PHILADELPHIA- Saying, “it will really help me stand out,” recent college graduate Zoe Stein has added “Being Passive Aggressive” to her skills on LinkedIn, as well as her official resume.
Stein said, “I see it as being pro-active and honest. Consulting companies are looking to hire young employees who can tell others what they are doing wrong, but in a subtly mean way.”
Sources close to Stein confirmed that she is accomplished at being passive aggressive.
Stein’s roommate said, “I borrowed her toothpaste, and instead of telling me to stop, she started to keep her toothpaste in her bedroom.” In another instance, Stein wrote her name on all her food products, even though their groceries go on different shelves.
A close friend, Rebecca Lane, said that Stein excels in the field ofbackhanded compliments. “She’ll say things like, ‘That’s super cute, did you get it at a thrift shop?’ But she hates thrift shops.”
“Obviously,” Lane said, “I endorsed her for the skill on LinkedIn.”
Recent studies by Johns Hopkins University show that people gifted at passive aggression succeed more in job interviews than people who are just aggressive.

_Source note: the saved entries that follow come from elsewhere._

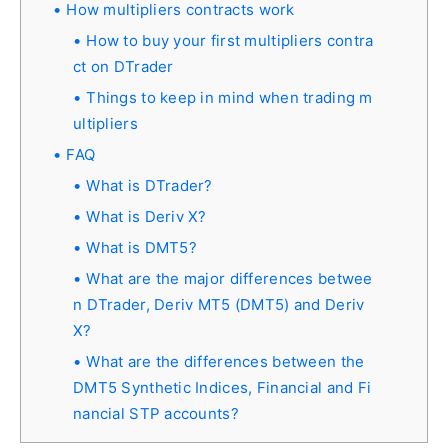
How multipliers contracts work
How to buy your first multipliers contra
ct on DTrader
Things to keep in mind when trading m
ultipliers
FAQ
What is DTrader?
What is Deriv X?
What is DMT5?
What are the major differences betwee
n DTrader, Deriv MT5 (DMT5) and Deriv
X?
What are the differences between the
DMT5 Synthetic Indices, Financial and Fi
nancial STP accounts?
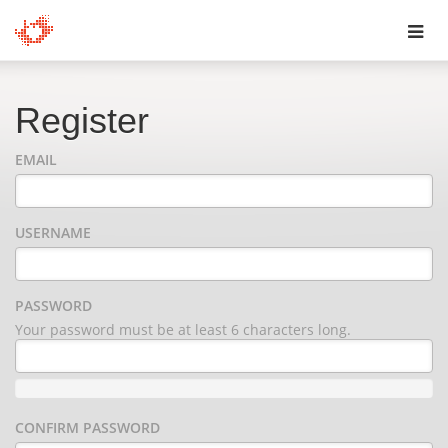
Toggl
navig
Register
EMAIL
USERNAME
PASSWORD
Your password must be at least 6 characters long.
CONFIRM PASSWORD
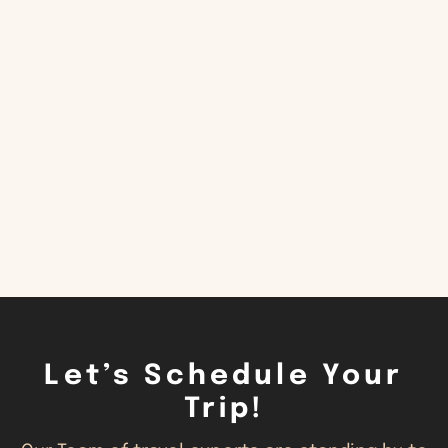
CONTACT US
Let’s Schedule Your
Trip!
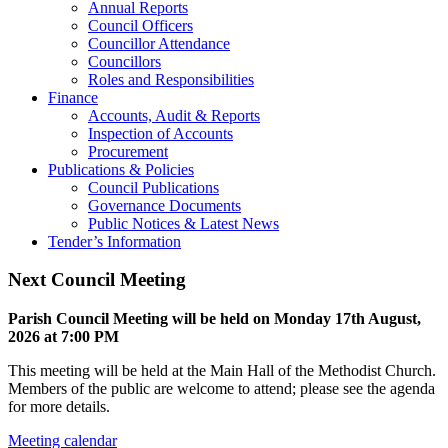
Annual Reports
Council Officers
Councillor Attendance
Councillors
Roles and Responsibilities
Finance
Accounts, Audit & Reports
Inspection of Accounts
Procurement
Publications & Policies
Council Publications
Governance Documents
Public Notices & Latest News
Tender’s Information
Next Council Meeting
Parish Council Meeting will be held on Monday 17
th
August,
2026 at 7:00 PM
This meeting will be held at the Main Hall of the Methodist Church.
Members of the public are welcome to attend; please see the agenda
for more details.
Meeting calendar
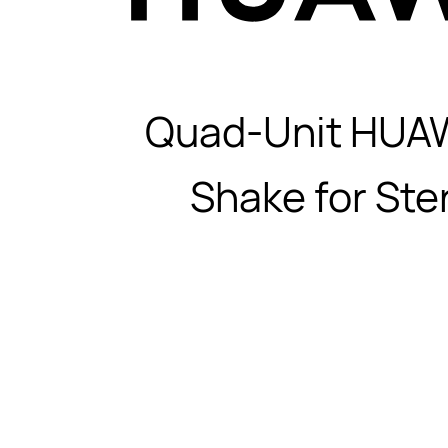
Quad-Unit HUA
Shake for Ste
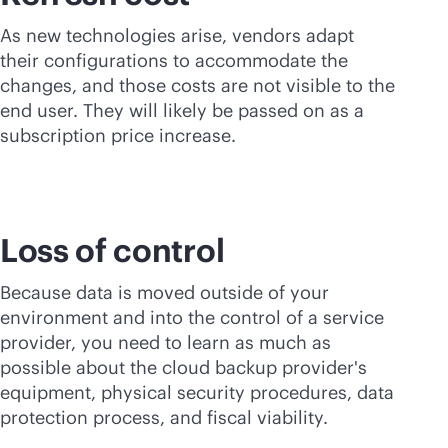
As new technologies arise, vendors adapt
their configurations to accommodate the
changes, and those costs are not visible to the
end user. They will likely be passed on as a
subscription price increase.
Loss of control
Because data is moved outside of your
environment and into the control of a service
provider, you need to learn as much as
possible about the cloud backup provider's
equipment, physical security procedures, data
protection process, and fiscal viability.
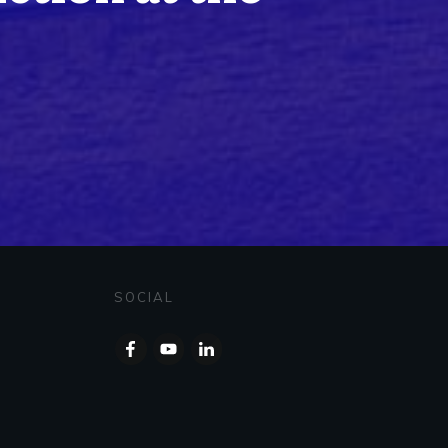
SOCIAL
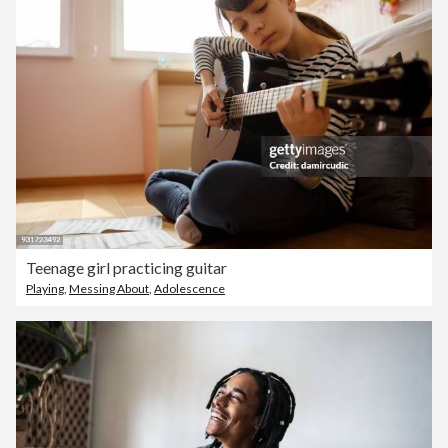
Teenage girl practicing guitar
Playing
,
Messing About
,
Adolescence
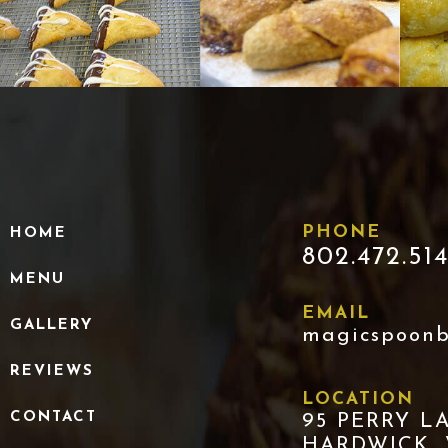
PHONE
HOME
802.472.51
MENU
EMAIL
GALLERY
magicspoon
REVIEWS
LOCATION
CONTACT
95 PERRY L
HARDWICK,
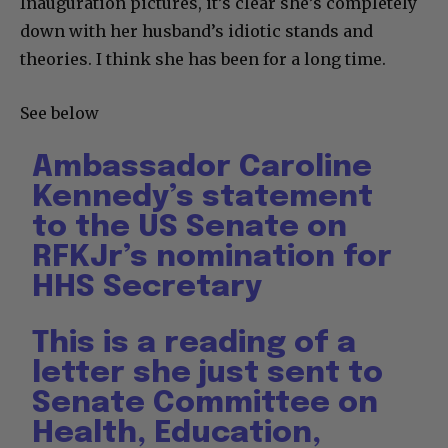
Inauguration pictures, it’s clear she’s completely
down with her husband’s idiotic stands and
theories. I think she has been for a long time.
See below
Ambassador Caroline
Kennedy’s statement
to the US Senate on
RFKJr’s nomination for
HHS Secretary
This is a reading of a
letter she just sent to
Senate Committee on
Health, Education,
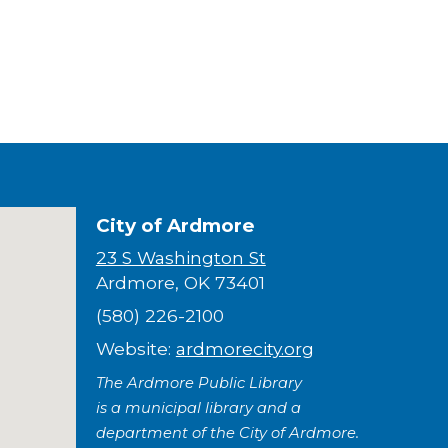
City of Ardmore
23 S Washington St
Ardmore, OK 73401
(580) 226-2100
Website:
ardmorecity.org
The Ardmore Public Library
is a municipal library and a
department of the City of Ardmore.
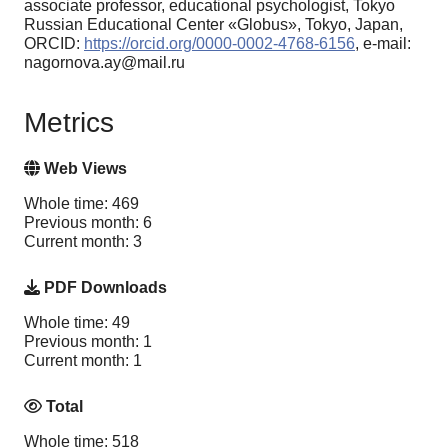
associate professor, educational psychologist, Tokyo
Russian Educational Center «Globus», Tokyo, Japan,
ORCID:
https://orcid.org/0000-0002-4768-6156
, e-mail:
nagornova.ay@mail.ru
Metrics
Web Views
Whole time: 469
Previous month: 6
Current month: 3
PDF Downloads
Whole time: 49
Previous month: 1
Current month: 1
Total
Whole time: 518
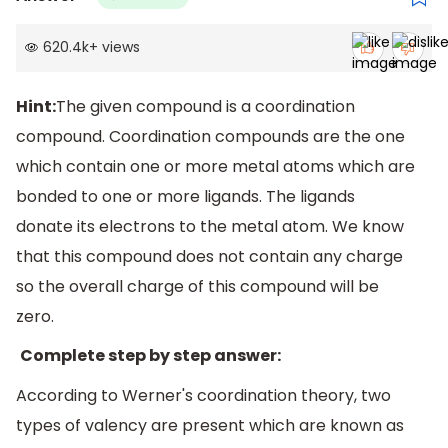
620.4k
+
views
Hint:
The given compound is a coordination
compound. Coordination compounds are the one
which contain one or more metal atoms which are
bonded to one or more ligands. The ligands
donate its electrons to the metal atom. We know
that this compound does not contain any charge
so the overall charge of this compound will be
zero.
Complete step by step answer:
According to Werner's coordination theory, two
types of valency are present which are known as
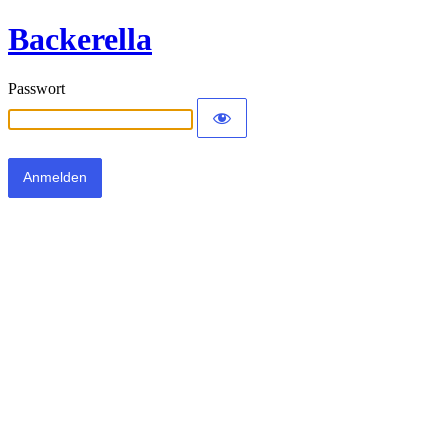
Backerella
Passwort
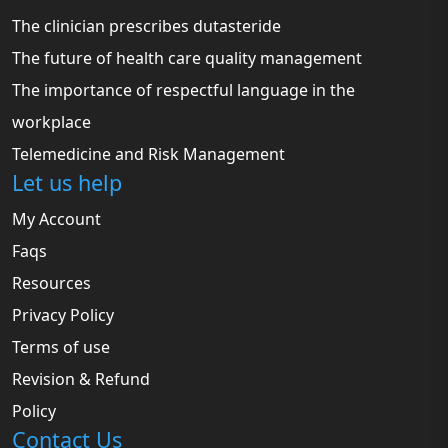
The clinician prescribes dutasteride
The future of health care quality management
The importance of respectful language in the
workplace
Telemedicine and Risk Management
Let us help
My Account
Faqs
Resources
Privacy Policy
Terms of use
Revision & Refund
Policy
Contact Us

Stein concurred, citing her own experience. “The Goldman [Sachs] interviewer asked me for an example of a time I effectively managed a group. I told him about my time as a camp counselor, when the girls in my bunk would leave empty toilet paper rolls on the holder, and I sarcastically wrote, ‘Why so quick to replace me?’ on the rolls, then placed them on beds. Believe me, those girls learned quickly.”
Stein got the job, but only after her father made a few phone calls.
“We’re quite proud of her,” her mother commented. “She’s been this way since she first got her period.”
“Everything I know, I learned from my mother,” Stein said. “We ignore each other’s emails every week.”